Carole trained at Cardiff College of Art and Warwick University.

After a career as a theatre technician, followed by 20 years of teaching art and design, Carole finally made the longed for move to Cornwall in 2003. Living near the sea and the Cornish coast provide endless inspiration and the fascination with shells, corals, marine life, rocks, pebbles, barnacles and seaweeds, is evident in all her work.

The work is not easily categorised, falling between pottery and sculpture and most of the pieces have no function. The Porcelain clay allows delicacy, detail, fine texture and translucency and the addition of Flax fibres gives strength and resilience. Each piece is unique and made using simple hand building techniques such as pinch pots or slabs to form the clay. The components parts are then assembled and textured using improvised tools such as sharpened sticks, darning needles, nails and wire. When the piece is leather hard, further features are added using hand formed shapes and then clay slip for more texture.

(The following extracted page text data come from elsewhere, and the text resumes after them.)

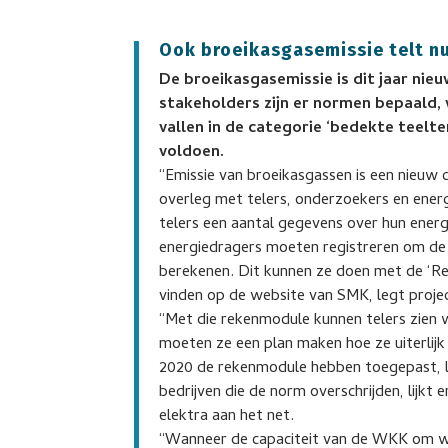
Ook broeikasgasemissie telt n
De broeikasgasemissie is dit jaar nieu
stakeholders zijn er normen bepaald,
vallen in de categorie ‘bedekte teelte
voldoen.
“Emissie van broeikasgassen is een nieuw 
overleg met telers, onderzoekers en energ
telers een aantal gegevens over hun energ
energiedragers moeten registreren om de 
berekenen. Dit kunnen ze doen met de ‘Re
vinden op de website van SMK, legt project
“Met die rekenmodule kunnen telers zien w
moeten ze een plan maken hoe ze uiterlijk 
2020 de rekenmodule hebben toegepast, lij
bedrijven die de norm overschrijden, lijkt
elektra aan het net.
“Wanneer de capaciteit van de WKK om wa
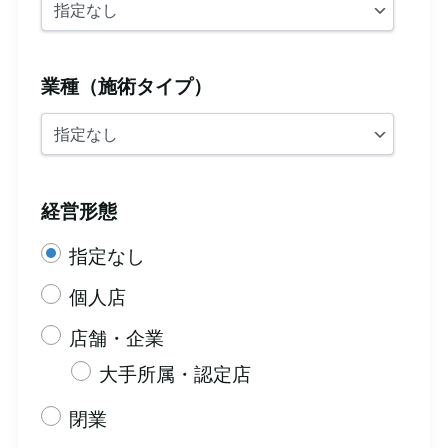
業種（施術タイプ）
経営形態
指定なし
個人店
店舗・企業
大手所属・認定店
閉業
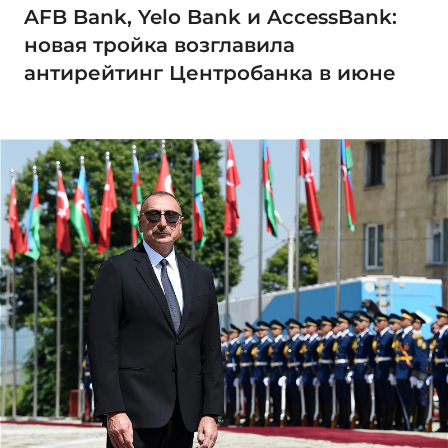
AFB Bank, Yelo Bank и AccessBank:
новая тройка возглавила
антирейтинг Центробанка в июне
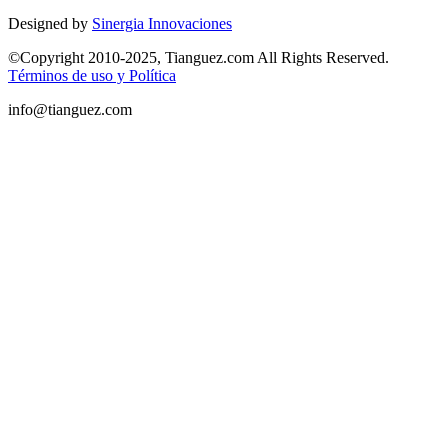
Designed by
Sinergia Innovaciones
©Copyright 2010-2025, Tianguez.com All Rights Reserved.
Términos de uso y Política
info@tianguez.com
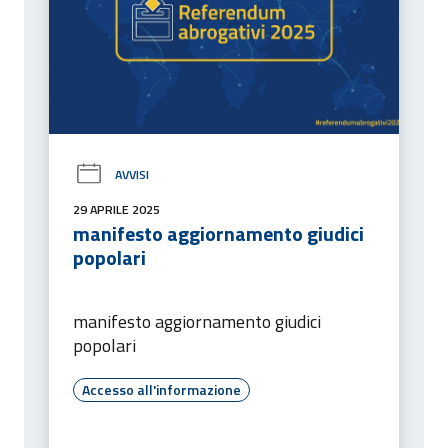
AVVISI
29 APRILE 2025
manifesto aggiornamento giudici
popolari
manifesto aggiornamento giudici
popolari
Accesso all'informazione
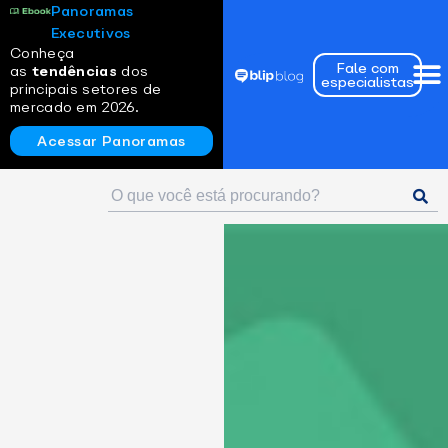
Panoramas
Executivos
Conheça
Fale com
as
tendências
dos
especialistas
principais setores de
mercado em 2026.
Acessar Panoramas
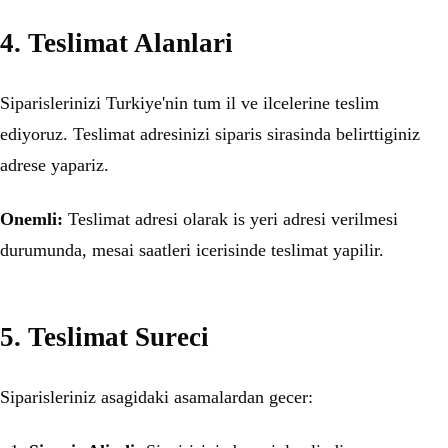
4. Teslimat Alanlari
Siparislerinizi Turkiye'nin tum il ve ilcelerine teslim
ediyoruz. Teslimat adresinizi siparis sirasinda belirttiginiz
adrese yapariz.
Onemli:
Teslimat adresi olarak is yeri adresi verilmesi
durumunda, mesai saatleri icerisinde teslimat yapilir.
5. Teslimat Sureci
Siparisleriniz asagidaki asamalardan gecer:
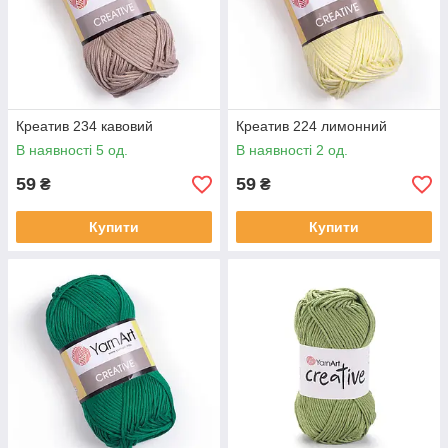
Креатив 234 кавовий
Креатив 224 лимонний
В наявності 5 од.
В наявності 2 од.
59
59
₴
₴
Купити
Купити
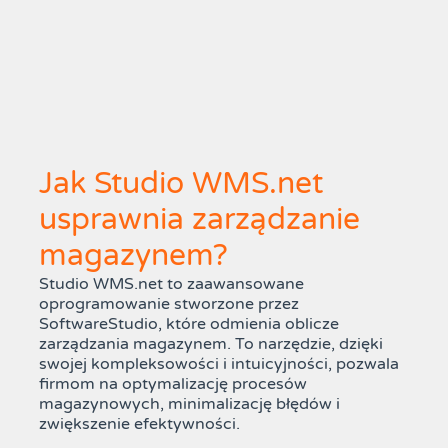
Jak Studio WMS.net
usprawnia zarządzanie
magazynem?
Studio WMS.net to zaawansowane
oprogramowanie stworzone przez
SoftwareStudio, które odmienia oblicze
zarządzania magazynem. To narzędzie, dzięki
swojej kompleksowości i intuicyjności, pozwala
firmom na optymalizację procesów
magazynowych, minimalizację błędów i
zwiększenie efektywności.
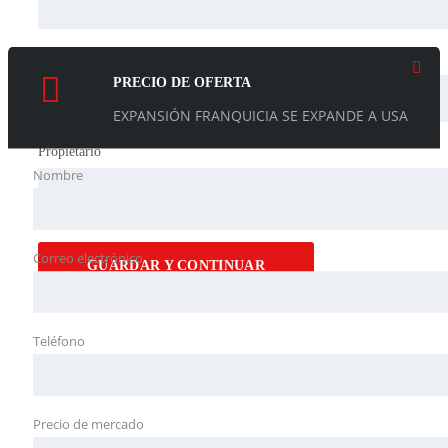
Color interior
PRECIO DE OFERTA
EXPANSIÓN FRANQUICIA SE EXPANDE A USA
Propietario
Nombre
Correo electrónico
GUARDAR Y CONTINUAR
Teléfono
Precio de mercado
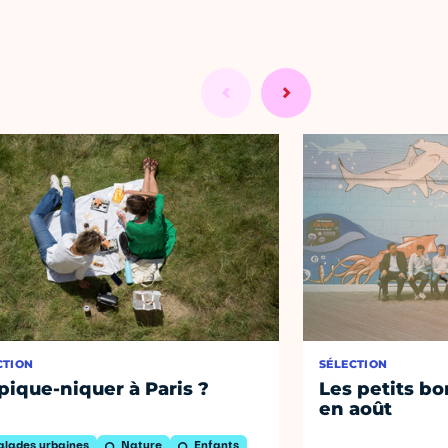
CTION
SÉLECTION
pique-niquer à Paris ?
Les petits bo
en août
alades urbaines
Nature
Enfants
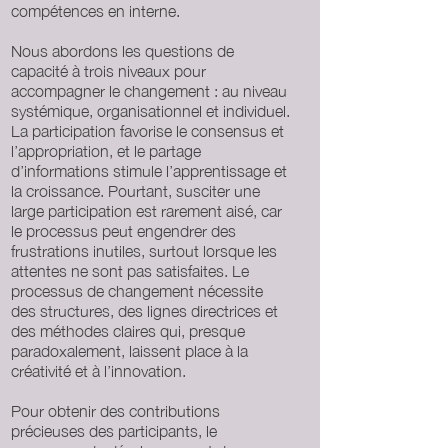
compétences en interne.
Nous abordons les questions de
capacité à trois niveaux pour
accompagner le changement : au niveau
systémique, organisationnel et individuel.
La participation favorise le consensus et
l’appropriation, et le partage
d’informations stimule l’apprentissage et
la croissance. Pourtant, susciter une
large participation est rarement aisé, car
le processus peut engendrer des
frustrations inutiles, surtout lorsque les
attentes ne sont pas satisfaites. Le
processus de changement nécessite
des structures, des lignes directrices et
des méthodes claires qui, presque
paradoxalement, laissent place à la
créativité et à l’innovation.
Pour obtenir des contributions
précieuses des participants, le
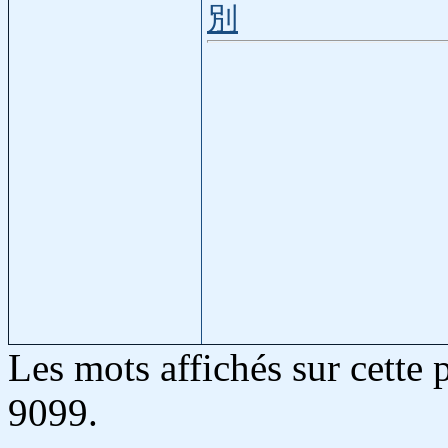
別
Les mots affichés sur cette
9099.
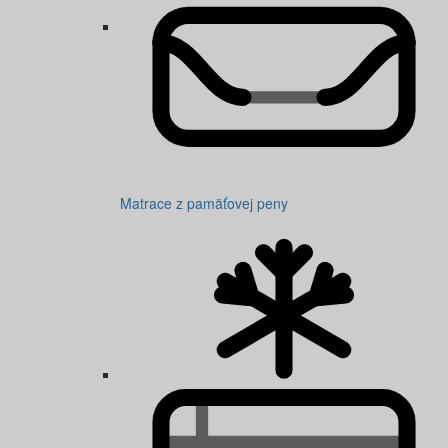
Matrace z pamäťovej peny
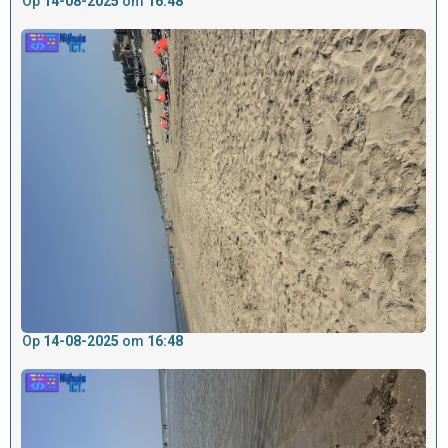
Op
14-08-2025
om
16:48
Op
14-08-2025
om
16:48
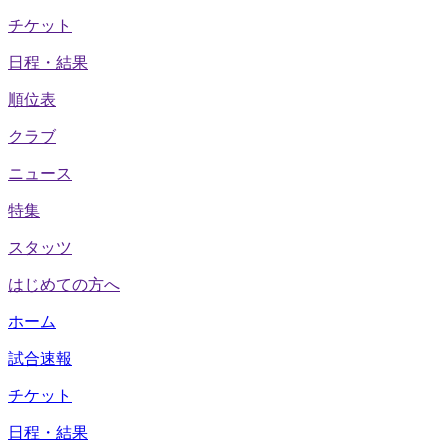
チケット
日程・結果
順位表
クラブ
ニュース
特集
スタッツ
はじめての方へ
ホーム
試合速報
チケット
日程・結果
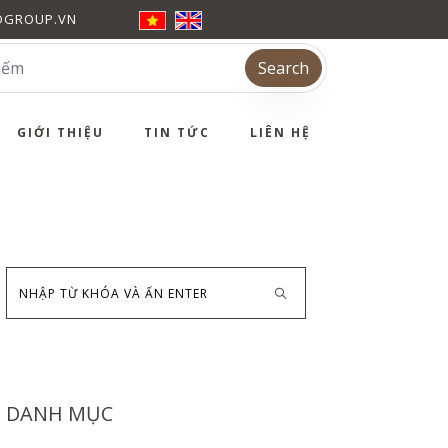
DGROUP.VN
Search
GIỚI THIỆU
TIN TỨC
LIÊN HỆ
DANH MỤC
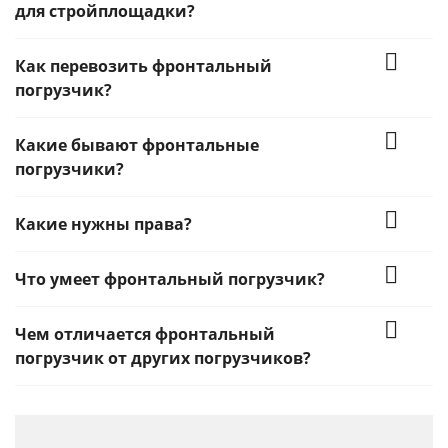
для стройплощадки?
Как перевозить фронтальный
погрузчик?
Какие бывают фронтальные
погрузчики?
Какие нужны права?
Что умеет фронтальный погрузчик?
Чем отличается фронтальный
погрузчик от других погрузчиков?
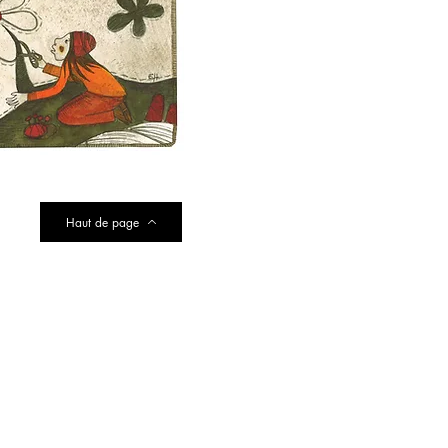
Haut de page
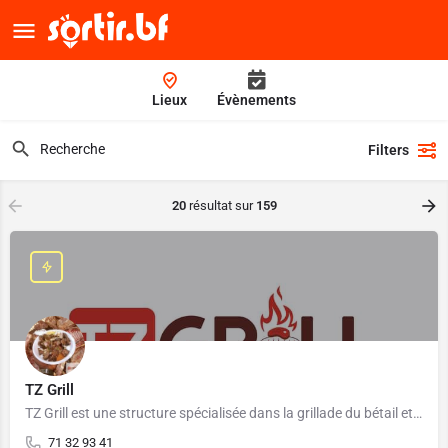
Lieux
Évènements
Filters
20
résultat sur
159
TZ Grill
TZ Grill est une structure spécialisée dans la grillade du bétail et volailles local-es.
71 32 93 41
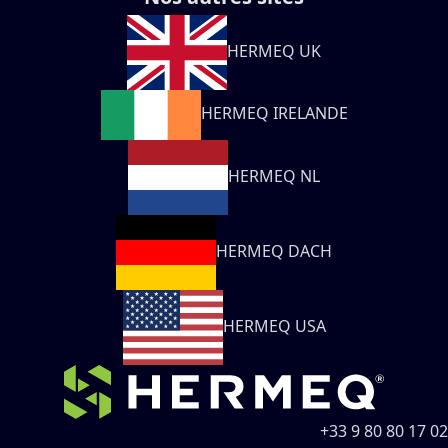
HERMEQ UK
HERMEQ IRELANDE
HERMEQ NL
HERMEQ DACH
HERMEQ USA
+33 9 80 80 17 02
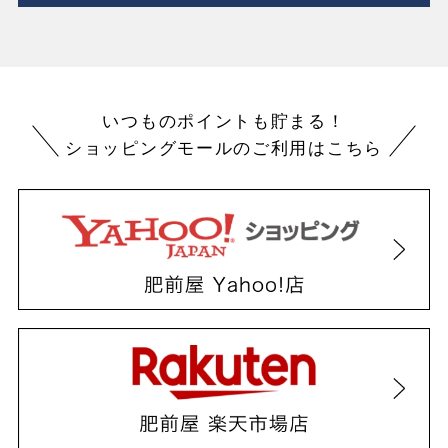
いつものポイントも貯まる！
ショッピングモールのご利用はこちら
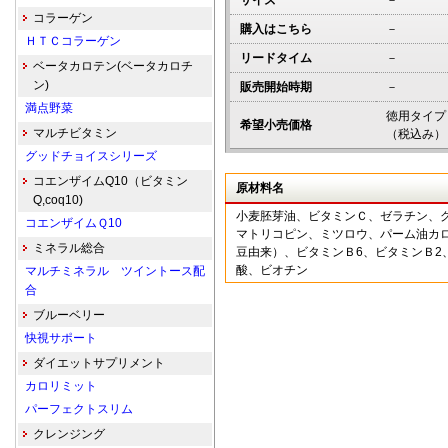
サイズ
－
コラーゲン
購入はこちら
－
ＨＴＣコラーゲン
リードタイム
－
ベータカロテン(ベータカロチ
ン)
販売開始時期
－
満点野菜
徳用タイプ：
希望小売価格
マルチビタミン
（税込み）
グッドチョイスシリーズ
コエンザイムQ10（ビタミン
原材料名
Q,coq10)
小麦胚芽油、ビタミンＣ、ゼラチン、
コエンザイムＱ10
マトリコピン、ミツロウ、パーム油カロ
ミネラル総合
豆由来）、ビタミンＢ6、ビタミンＢ2
酸、ビオチン
マルチミネラル ツイントース配
合
ブルーベリー
快視サポート
ダイエットサプリメント
カロリミット
パーフェクトスリム
クレンジング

When air dry, the work is first fired, then occasionally oxides or coloured slips are added and a white or clear glaze used to enhance textures and provide contrast, before a final firing to 1260c which also serves to make the work waterproof even if unglazed.

Carole’s training was as a sculptor and a teacher. She is largely self- taught as a ceramicist and enjoys experimenting and discovering new ways of working in an endlessly fascinating and forgiving medium.

Samvado

Samvado

After a psychology degree of too many words, hands demanded outlet so began with the materials freely available, wood and stone. Wandering the woods and fields soon led to a feel for local nature, craggy ground beneath my feet and uplifted among the vertical world of trees. Trees are made by light, mostly of air and rain, sounds obvious but there’s little mineral, the roots don’t suck out a huge hole under a tree. This growing story is left as a tideline in the grain. It is how the ocean of life has written itself there in the rings, one more each year, in slow time, in one place, abiding. Trees are radial beings, temples of light.

Stone is in cosmic time, the cooling remnant of stardust which formed a crust to stand atop the molten core. In Cornwall sea eaten cliffs show these cooling contortions, in the unusual Serpentine of the Lizard, and the coloured Granites indicating where tin and copper minerals were likely. Tin and copper make Bronze for a new age of work. Metal was poured white hot to some moulded idea, sword plough or mirror.

The natural worlds of wood and stone are materials which tell their own stories of growth and decay, of continual change, caught in the snapshot of a piece of work. From raw material to finished piece the language is of form and texture, in rough and smooth, intricacy and simplicity. Sometimes the overtness of the material means we forget to see it with fresh eyes. Stone is not wall, wood is not floor, that is just the familiar furniture of our primitive world, our primal mind. Recently discovered, a 3000 year old Grecian Bronze mask still has a look of surprise. When familiar stops, mental furniture revealed, we look anew. The intent of art is always present.